What to produce =>
Reproduce the following data verbatim, keeping every line unchanged.

Data for review =>
· · · · · · ·
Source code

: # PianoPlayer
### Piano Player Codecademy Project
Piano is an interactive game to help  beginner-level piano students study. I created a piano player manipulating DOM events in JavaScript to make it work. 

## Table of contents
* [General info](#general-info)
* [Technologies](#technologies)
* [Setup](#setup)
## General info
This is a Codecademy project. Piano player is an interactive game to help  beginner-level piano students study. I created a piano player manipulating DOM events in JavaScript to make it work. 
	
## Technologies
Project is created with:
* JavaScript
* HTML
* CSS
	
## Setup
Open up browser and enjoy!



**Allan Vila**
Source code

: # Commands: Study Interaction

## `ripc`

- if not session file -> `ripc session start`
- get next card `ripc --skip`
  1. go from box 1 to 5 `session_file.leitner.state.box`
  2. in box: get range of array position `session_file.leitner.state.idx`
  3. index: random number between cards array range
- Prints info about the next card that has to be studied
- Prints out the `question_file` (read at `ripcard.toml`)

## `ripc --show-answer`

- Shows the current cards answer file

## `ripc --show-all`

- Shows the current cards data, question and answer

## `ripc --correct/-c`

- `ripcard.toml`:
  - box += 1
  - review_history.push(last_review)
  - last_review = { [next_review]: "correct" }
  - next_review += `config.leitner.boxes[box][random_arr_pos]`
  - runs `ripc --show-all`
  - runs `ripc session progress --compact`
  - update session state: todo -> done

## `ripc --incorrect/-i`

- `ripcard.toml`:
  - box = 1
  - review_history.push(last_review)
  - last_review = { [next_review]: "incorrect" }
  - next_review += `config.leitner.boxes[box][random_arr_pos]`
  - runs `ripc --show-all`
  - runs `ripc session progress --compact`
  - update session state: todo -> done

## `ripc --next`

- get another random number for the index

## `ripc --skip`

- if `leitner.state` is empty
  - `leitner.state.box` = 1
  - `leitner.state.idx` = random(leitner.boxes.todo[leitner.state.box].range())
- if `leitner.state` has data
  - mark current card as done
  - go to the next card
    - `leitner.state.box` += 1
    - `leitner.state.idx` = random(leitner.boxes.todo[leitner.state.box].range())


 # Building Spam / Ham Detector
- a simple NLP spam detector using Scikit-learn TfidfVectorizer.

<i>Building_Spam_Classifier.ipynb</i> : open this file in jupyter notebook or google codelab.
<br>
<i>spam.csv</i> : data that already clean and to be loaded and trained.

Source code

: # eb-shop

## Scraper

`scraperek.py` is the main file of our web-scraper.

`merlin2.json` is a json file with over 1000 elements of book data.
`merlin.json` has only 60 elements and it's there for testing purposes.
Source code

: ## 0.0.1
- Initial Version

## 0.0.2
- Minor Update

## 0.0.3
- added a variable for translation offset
· · · · · · ·
Answer for this exercise =>
Source code

: # PianoPlayer
### Piano Player Codecademy Project
Piano is an interactive game to help  beginner-level piano students study. I created a piano player manipulating DOM events in JavaScript to make it work. 

## Table of contents
* [General info](#general-info)
* [Technologies](#technologies)
* [Setup](#setup)
## General info
This is a Codecademy project. Piano player is an interactive game to help  beginner-level piano students study. I created a piano player manipulating DOM events in JavaScript to make it work. 
	
## Technologies
Project is created with:
* JavaScript
* HTML
* CSS
	
## Setup
Open up browser and enjoy!



**Allan Vila**
Source code

: # Commands: Study Interaction

## `ripc`

- if not session file -> `ripc session start`
- get next card `ripc --skip`
  1. go from box 1 to 5 `session_file.leitner.state.box`
  2. in box: get range of array position `session_file.leitner.state.idx`
  3. index: random number between cards array range
- Prints info about the next card that has to be studied
- Prints out the `question_file` (read at `ripcard.toml`)

## `ripc --show-answer`

- Shows the current cards answer file

## `ripc --show-all`

- Shows the current cards data, question and answer

## `ripc --correct/-c`

- `ripcard.toml`:
  - box += 1
  - review_history.push(last_review)
  - last_review = { [next_review]: "correct" }
  - next_review += `config.leitner.boxes[box][random_arr_pos]`
  - runs `ripc --show-all`
  - runs `ripc session progress --compact`
  - update session state: todo -> done

## `ripc --incorrect/-i`

- `ripcard.toml`:
  - box = 1
  - review_history.push(last_review)
  - last_review = { [next_review]: "incorrect" }
  - next_review += `config.leitner.boxes[box][random_arr_pos]`
  - runs `ripc --show-all`
  - runs `ripc session progress --compact`
  - update session state: todo -> done

## `ripc --next`

- get another random number for the index

## `ripc --skip`

- if `leitner.state` is empty
  - `leitner.state.box` = 1
  - `leitner.state.idx` = random(leitner.boxes.todo[leitner.state.box].range())
- if `leitner.state` has data
  - mark current card as done
  - go to the next card
    - `leitner.state.box` += 1
    - `leitner.state.idx` = random(leitner.boxes.todo[leitner.state.box].range())


 # Building Spam / Ham Detector
- a simple NLP spam detector using Scikit-learn TfidfVectorizer.

<i>Building_Spam_Classifier.ipynb</i> : open this file in jupyter notebook or google codelab.
<br>
<i>spam.csv</i> : data that already clean and to be loaded and trained.

Source code

: # eb-shop

## Scraper

`scraperek.py` is the main file of our web-scraper.

`merlin2.json` is a json file with over 1000 elements of book data.
`merlin.json` has only 60 elements and it's there for testing purposes.
Source code

: ## 0.0.1
- Initial Version

## 0.0.2
- Minor Update

## 0.0.3
- added a variable for translation offset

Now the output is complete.